The Nikkei share average closed 0.21% lower at 20,552.31. Earlier in the session, the index rose to as high as 20,734.91, its strongest level since March 6. The broader Topix lost 0.23% to 1,491.21.
Although the market has rallied on hopes of a quick economic recovery following countries' move to ease coronavirus restrictions, investors have noted the market's valuations are getting stretched.

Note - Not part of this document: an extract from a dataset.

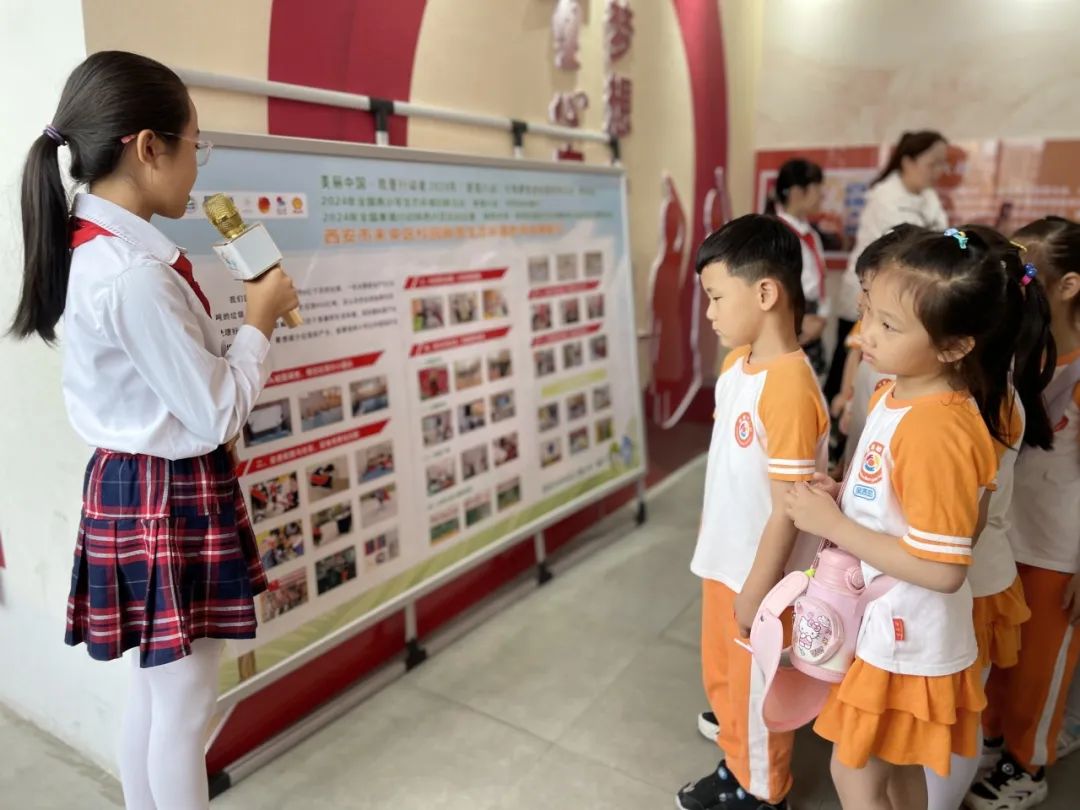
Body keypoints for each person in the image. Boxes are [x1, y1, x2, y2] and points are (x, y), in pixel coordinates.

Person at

The Nikkei has rallied 8.6% so far this quarter after suffering a 20% loss in the previous quarter on worries about severe economic damages from the COVID-19 pandemic.
The Topix is traded at 14 times its expected earnings, sharply higher than the trough of 10.6 touched in March and near last year's peak of 14.4.
The turnover of the Tokyo Stock Exchange's main board has fallen below 2 trillion yen to the lowest level in almost a month, another sign of a lack in strong convictions among investors to chase the market higher.
Railway operator Tokyu Corp, Keio, East Japan Railway all lost about 2.4% each, while Central Japan Railway shed 1.6%. Cosmetic maker Shiseido slumps 1.8%.
The index of Mothers, a start-up market in the Tokyo Stock Exchange, climbed 1.9% to a one-year high, with Anges, which is also seeking to develop a coronavirus vaccine, rising 12%.
Elsewhere, Taiheiyo Cement gained 12.8% and Sompo Holdings rose 7.1% following their share buyback announcements.